Anyway, hope you win, as I’d be waiting with bated breath to see the challenge you’d set.
Paul

seanfarragher at 11:37 on 22 March 2006  Report this post
All I can say I wrote the poem over a two day 24 hour period Monday and Tuesday. I don't consider it polished, finished. I write as I write. I do appreciate your criticism. Lepers and Amiens cathedral are aesthetic opposites -- and maybe they stop the reader and serve only my purpose. Lepers was automatic. It just wrote it. Amiens replaced the word cathedral. Amiens is a unique and beautiful place. Lepers refer to degeneration and perhaps another way of saving AIDS or HIV without pondering those currently heavy words. I will think about removing them. I imagine there are many lines that could be cut from the poem. I thank you again for the read and criticism.

cust at 16:23 on 23 March 2006  Report this post
Hi Sean

I find it really interesting to read works like this - dense and intricate, brimming with allusions and imagery.
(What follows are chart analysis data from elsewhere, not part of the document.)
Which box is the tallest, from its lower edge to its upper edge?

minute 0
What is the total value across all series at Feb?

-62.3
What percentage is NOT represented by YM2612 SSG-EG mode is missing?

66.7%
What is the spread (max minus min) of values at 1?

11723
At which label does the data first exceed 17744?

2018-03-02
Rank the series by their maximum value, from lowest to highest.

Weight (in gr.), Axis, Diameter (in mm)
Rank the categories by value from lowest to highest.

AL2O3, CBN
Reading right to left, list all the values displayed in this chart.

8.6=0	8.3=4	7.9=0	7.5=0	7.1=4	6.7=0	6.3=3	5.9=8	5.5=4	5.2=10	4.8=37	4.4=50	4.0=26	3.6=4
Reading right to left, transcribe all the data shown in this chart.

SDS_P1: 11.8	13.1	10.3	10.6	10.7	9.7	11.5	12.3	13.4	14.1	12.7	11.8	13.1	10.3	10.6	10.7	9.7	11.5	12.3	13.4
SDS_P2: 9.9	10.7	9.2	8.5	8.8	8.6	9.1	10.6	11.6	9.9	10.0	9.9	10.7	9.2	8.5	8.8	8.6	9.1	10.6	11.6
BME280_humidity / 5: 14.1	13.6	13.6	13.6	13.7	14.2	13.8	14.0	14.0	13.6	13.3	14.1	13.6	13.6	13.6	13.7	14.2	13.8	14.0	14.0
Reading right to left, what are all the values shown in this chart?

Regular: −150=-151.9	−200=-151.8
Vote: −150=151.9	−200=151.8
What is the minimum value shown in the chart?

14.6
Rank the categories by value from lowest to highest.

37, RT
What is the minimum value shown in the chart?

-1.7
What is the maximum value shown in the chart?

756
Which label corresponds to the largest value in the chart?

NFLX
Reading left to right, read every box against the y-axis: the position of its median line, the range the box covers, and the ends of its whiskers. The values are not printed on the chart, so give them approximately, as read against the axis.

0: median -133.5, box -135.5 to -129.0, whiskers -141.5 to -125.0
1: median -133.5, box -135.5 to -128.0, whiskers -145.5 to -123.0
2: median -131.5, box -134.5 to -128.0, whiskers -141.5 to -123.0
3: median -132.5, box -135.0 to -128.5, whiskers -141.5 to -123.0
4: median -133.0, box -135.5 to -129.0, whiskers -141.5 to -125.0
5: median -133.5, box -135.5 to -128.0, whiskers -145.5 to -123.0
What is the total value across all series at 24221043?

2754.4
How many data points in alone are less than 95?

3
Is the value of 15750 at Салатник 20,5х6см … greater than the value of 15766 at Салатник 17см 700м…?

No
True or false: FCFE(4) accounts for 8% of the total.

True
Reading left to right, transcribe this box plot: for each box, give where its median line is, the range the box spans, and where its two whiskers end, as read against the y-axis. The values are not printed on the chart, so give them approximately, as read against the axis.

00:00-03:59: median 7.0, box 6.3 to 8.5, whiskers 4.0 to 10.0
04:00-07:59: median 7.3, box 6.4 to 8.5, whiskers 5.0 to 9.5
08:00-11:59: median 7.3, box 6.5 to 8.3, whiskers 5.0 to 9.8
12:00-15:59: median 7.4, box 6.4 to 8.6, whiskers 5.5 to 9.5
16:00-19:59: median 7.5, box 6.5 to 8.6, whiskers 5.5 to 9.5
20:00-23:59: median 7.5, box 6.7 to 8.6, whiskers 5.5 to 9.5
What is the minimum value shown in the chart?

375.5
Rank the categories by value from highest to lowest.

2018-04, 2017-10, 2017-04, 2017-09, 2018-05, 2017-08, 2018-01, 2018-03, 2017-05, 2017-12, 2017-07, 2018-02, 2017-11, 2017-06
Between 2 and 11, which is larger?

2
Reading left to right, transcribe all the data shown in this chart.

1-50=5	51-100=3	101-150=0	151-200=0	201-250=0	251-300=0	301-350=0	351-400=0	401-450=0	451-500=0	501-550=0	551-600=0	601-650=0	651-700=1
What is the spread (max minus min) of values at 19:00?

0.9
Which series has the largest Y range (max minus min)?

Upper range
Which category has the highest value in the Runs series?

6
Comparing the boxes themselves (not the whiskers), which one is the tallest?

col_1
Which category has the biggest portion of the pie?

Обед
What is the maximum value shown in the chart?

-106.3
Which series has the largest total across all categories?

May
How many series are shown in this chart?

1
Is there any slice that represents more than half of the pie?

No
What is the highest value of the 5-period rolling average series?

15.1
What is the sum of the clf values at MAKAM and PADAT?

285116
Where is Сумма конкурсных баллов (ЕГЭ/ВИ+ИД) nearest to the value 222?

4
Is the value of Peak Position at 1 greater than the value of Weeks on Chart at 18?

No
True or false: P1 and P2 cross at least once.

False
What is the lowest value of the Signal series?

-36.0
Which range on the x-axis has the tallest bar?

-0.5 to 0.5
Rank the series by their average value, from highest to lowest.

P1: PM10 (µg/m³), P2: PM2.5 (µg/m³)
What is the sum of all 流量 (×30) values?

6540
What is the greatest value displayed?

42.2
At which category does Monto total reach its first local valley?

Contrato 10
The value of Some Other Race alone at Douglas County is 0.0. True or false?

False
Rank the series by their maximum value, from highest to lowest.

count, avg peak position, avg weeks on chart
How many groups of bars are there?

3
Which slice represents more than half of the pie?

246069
I find it funny to think that your mind produces this cornucopia of richness during an off the cuff exercise, while mine seems to run from words or touch them only where necessary. So in that context I find your work hard to understand, but do I need to understand? I guess a few more readings might help me to get a handle. Can I ask: how does it feel after writing such? Do you get a sense that you have outpoured something, completed some links in your mind? I only ask to try and get into your process (as I'm intrigued!!) and to compare how I feel when I've written.

Lucy

cust at 18:40 on 24 March 2006  Report this post
Thanks Sean. It is interesting to get a glimpse into your creative process. I don't know if you recall that we have talked before on here, and you did tell me before about your layering technique, which I find very interesting. I told you about my word fatigue that time, and I find it annoying that I have become tired of language in such a way. I seem to want to use as few as I can to say as much as I can... if that is possible. I admire works of art like that.... so in complete contrast, your style is intriguing. I admire how you can grapple with the whole sea of language without feeling like you are drowning!

Lucy

seanfarragher at 19:15 on 24 March 2006  Report this post
It is fascinating how different poets arrive in different places. The complexity and nuance of meaning does drown me as well, but I study the words as if they were living. If there is a word that drowns me as you put it, I look up it origin, study the history, and sometimes rearrange the context of the poem to fit the word. I would love to chat with you about poetry or any other subject any time.

Thanks


Sean

ccatherine at 23:15 on 24 March 2006  Report this post
Sean

I have not looked at any previous comments and I am commenting on this after a single read. I certainly don't understand all of it. But it feels that the first stanza is refering to man's destructive nature and desire to change anything just to make it different, as different must be better. The lack of punctuation here means that the images are piled.

I do like
the fish were an illusion

of the second stanza - see the grass is not always greener and quite often change produces rotten fish.

Love:
We drown. We elevate precious absent light to empty morbid space until out of control, oily waters complete us, our Pacific dies too soon.


This to me speaks of the human condition - really like the use of absent light instead of darkness which I would have used. Also oily waters seem to be talking of paintings again suggesting that life is very illusory.

Stanza six is a reflection of the previous stanza and speaks of radiance which reveals too much, men like the dark because their deeds are evil or at least unsean.

Overall I really like this although it is difficult and I don't claim to understand most. I thought it might interest you to know what on a first reading, the poem says to me.

Cathy




<Added>

Didn't respond to all of it because it would have taken too long.